Admittedly, you can remove a user from an Active Directory group by using Active Directory Users and Computers. But you’re right: in these high-tech days, Active Directory Users and Computers does seem a little old-fashioned, doesn’t it? If you want to be cool (and who doesn’t want to be cool?) you can also remove a user from a group by running the following Windows PowerShell script:

 
$x = $ErrorActionPreference
$ErrorActionPreference = "SilentlyContinue"

$strFilter = "(&(objectCategory=Group)(SamAccountName=" + $args[0] +"))"

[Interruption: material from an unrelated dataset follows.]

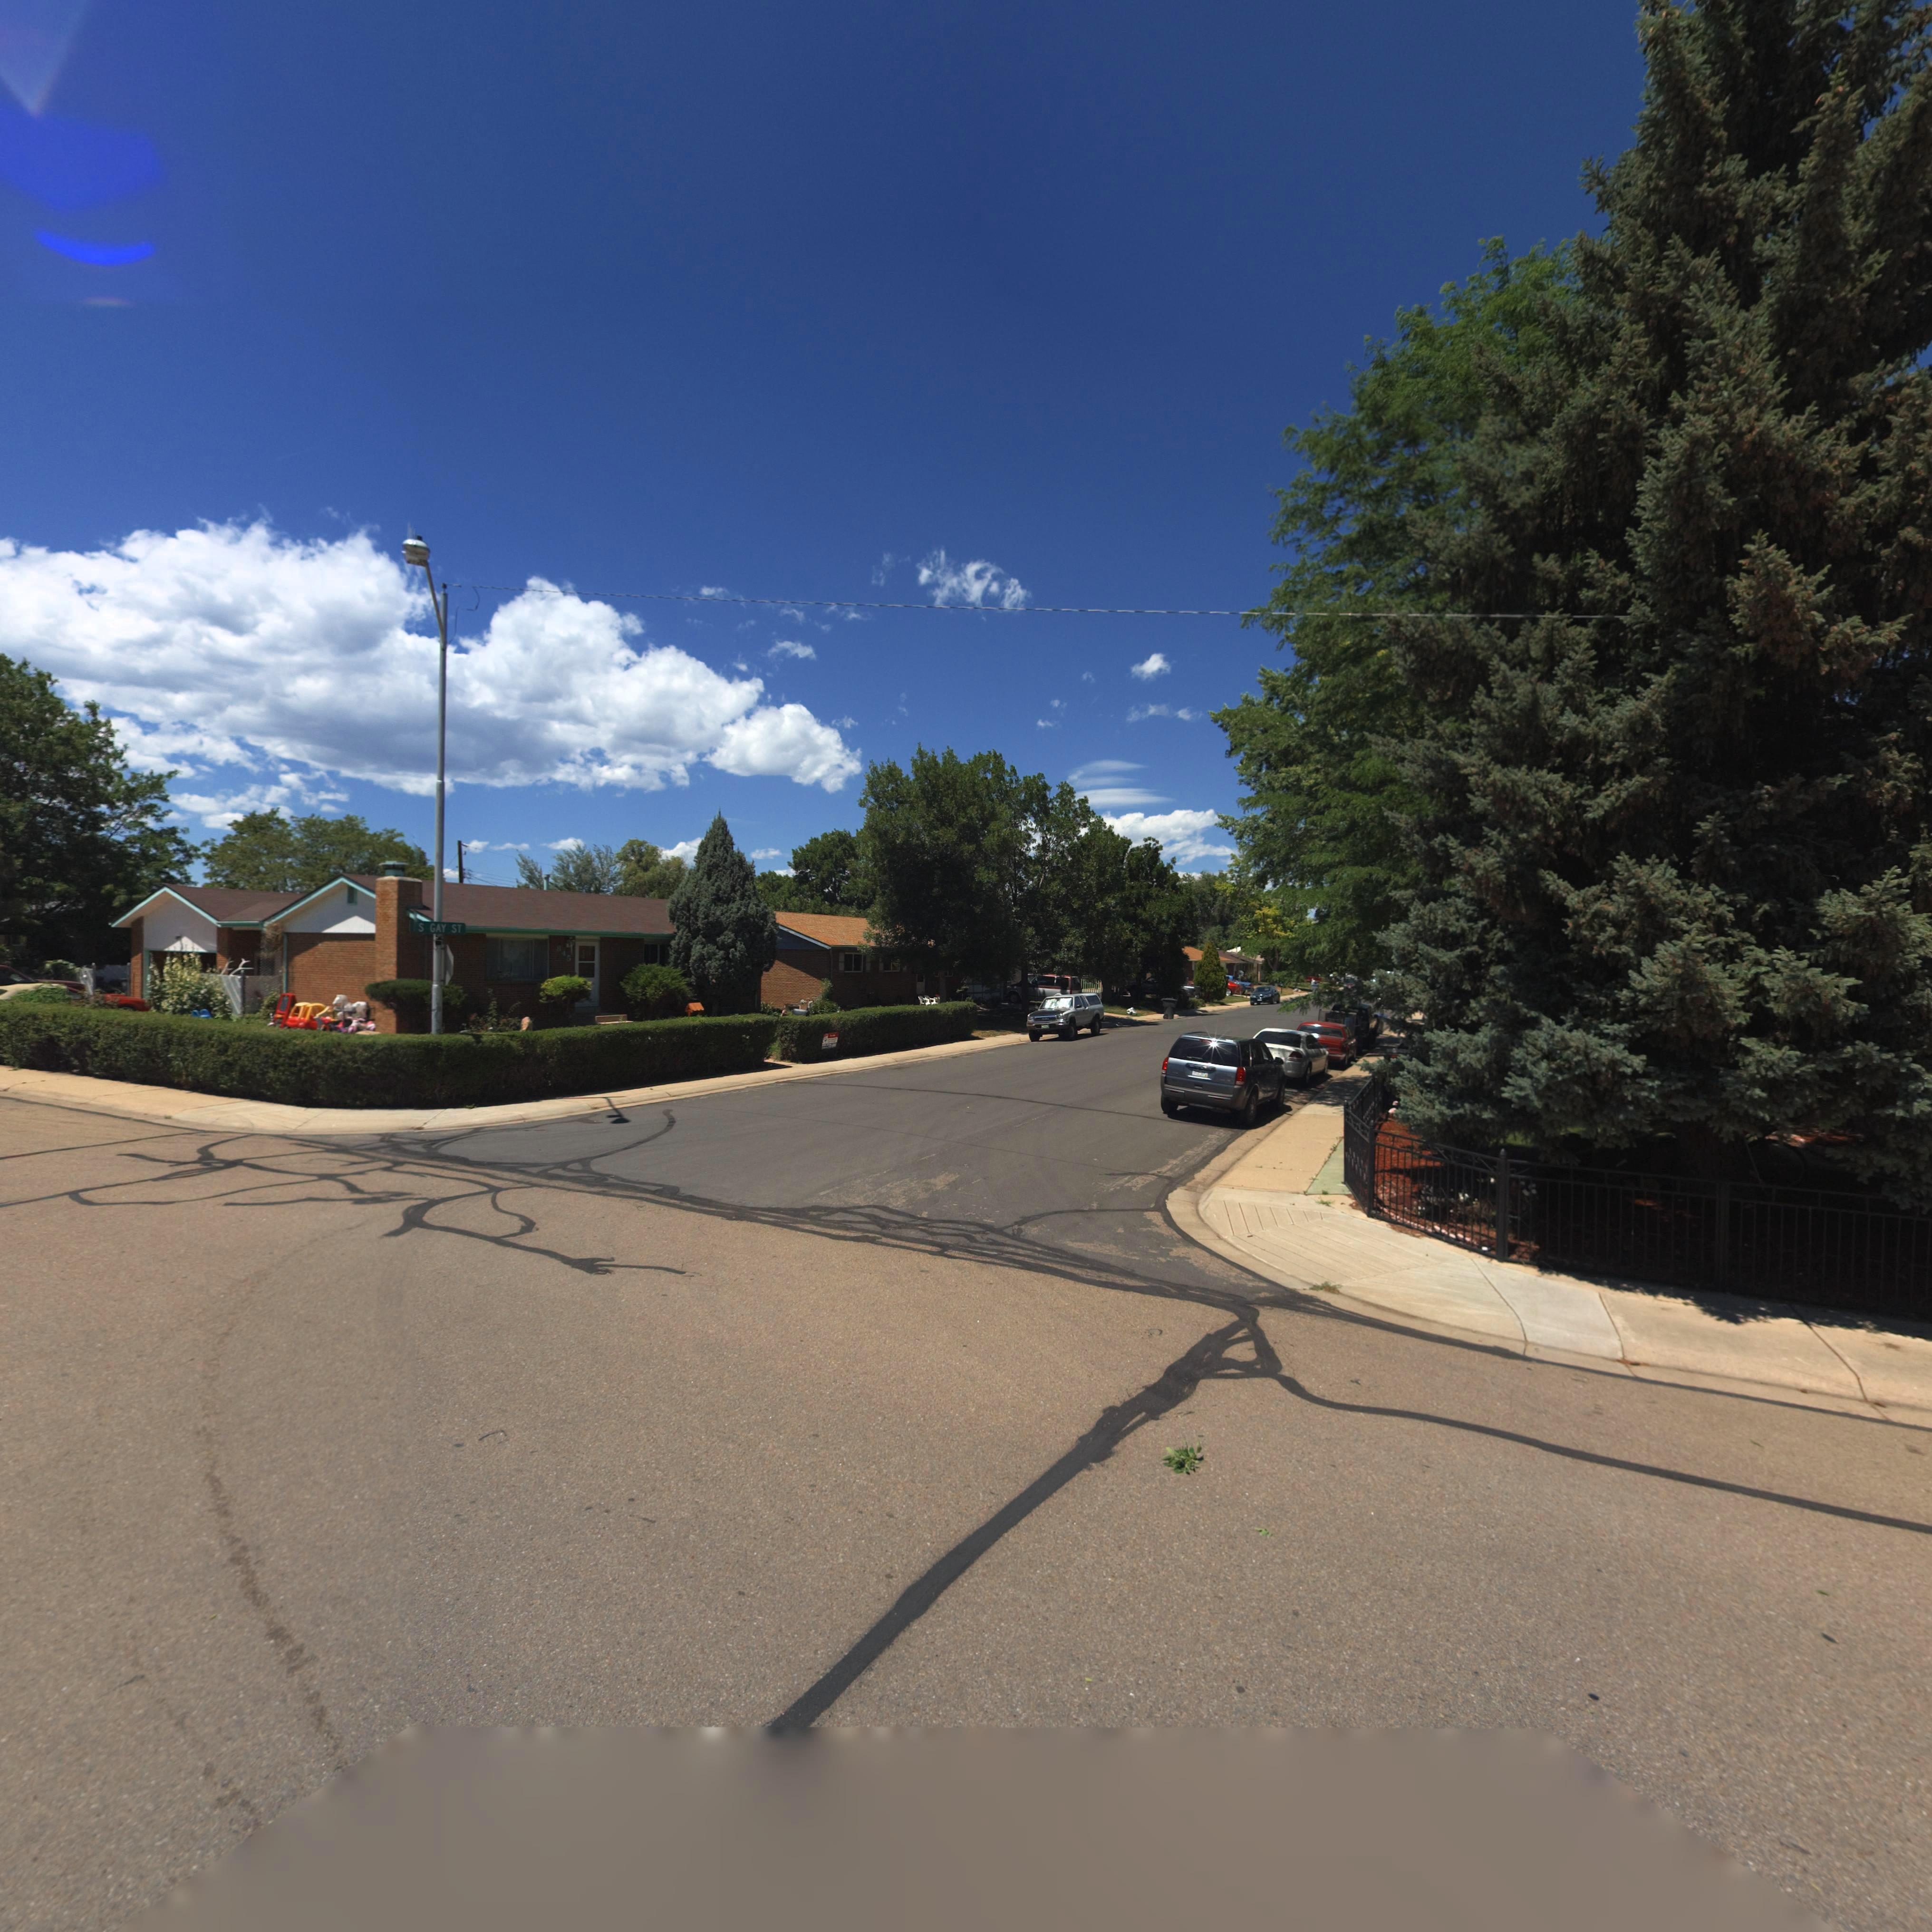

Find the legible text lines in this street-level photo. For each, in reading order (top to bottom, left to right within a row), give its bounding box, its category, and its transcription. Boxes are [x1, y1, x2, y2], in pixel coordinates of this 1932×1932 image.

[418, 922, 462, 933] StreetName: S GAY ST
[555, 944, 571, 962] BusinessName: 845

$objDomain = New-Object System.DirectoryServices.DirectoryEntry

$objSearcher = New-Object System.DirectoryServices.DirectorySearcher
$objSearcher.SearchRoot = $objDomain
$objSearcher.Filter = $strFilter
$objSearcher.SearchScope = "Subtree"

$colProplist = "distinguishedName"
foreach ($i in $colPropList)
    {[void] $objSearcher.PropertiesToLoad.Add($i)}

$colResults = $objSearcher.FindAll()

foreach ($objResult in $colResults)
    {$groupDN = $objResult.Path}

$userDN = (Get-CsUser -Identity $args[1]).DistinguishedName
$user = [ADSI] "LDAP://$userDN"

$group = [ADSI] $groupDN

$group.Remove($user.PsBase.Path)

$ErrorActionPreference = $x

 
To be perfectly honest (and we always strive to be perfect, especially when it comes to honesty) this script is perhaps a little more complicated than it needs to be (which we’ll explain in a moment). When you run this script, you need to pass in two pieces of information: the name of the RBAC role the user should be removed from, and the Identity of the user. (This can be any of the standard user Identities used with the CsUser and CsAdUser cmdlets; here, we’ve opted to use the person’s Active Directory display name.) For example, and assuming we named our script C:\Scripts\Remove-RoleAssignment.ps1, we need to run a command similar to this:

 
C:\Scripts\Remove-RoleAssignment.ps1 "CsArchivingAdministrator" "Ken Myer"

 
The first thing the script does is search Active Directory for a security group with the SamAccountName CsArchivingAdministrator. To be honest, that’s the part that might be overkill. In the current incarnation of Lync Server, all the security groups used for RBAC roles must be housed in the Users containers; because of that, we could have hardwired the script to simply look for the group in the Users container. So why didn’t we do that? Three reasons:

1. Future versions of Lync Server might allow you to put these security groups anywhere you want.
2. The less we hardwire the less you have to do in order to make this script work in your organization.
3. We already had some code for searching Active Directory, and it seemed a shame to let it go to waste.

 

At any rate, after locating the group, the script binds to the user account and then uses this somewhat-cryptic looking line of code to remove the user from the group (and, not coincidentally, unassign the RBAC role):

 
$group.Remove($user.PsBase.Path)

 
As soon as that line finishes executing, Ken Myer’s days as an Archiving Administrator will have come to an end. But, then again, nothing lasts forever, right?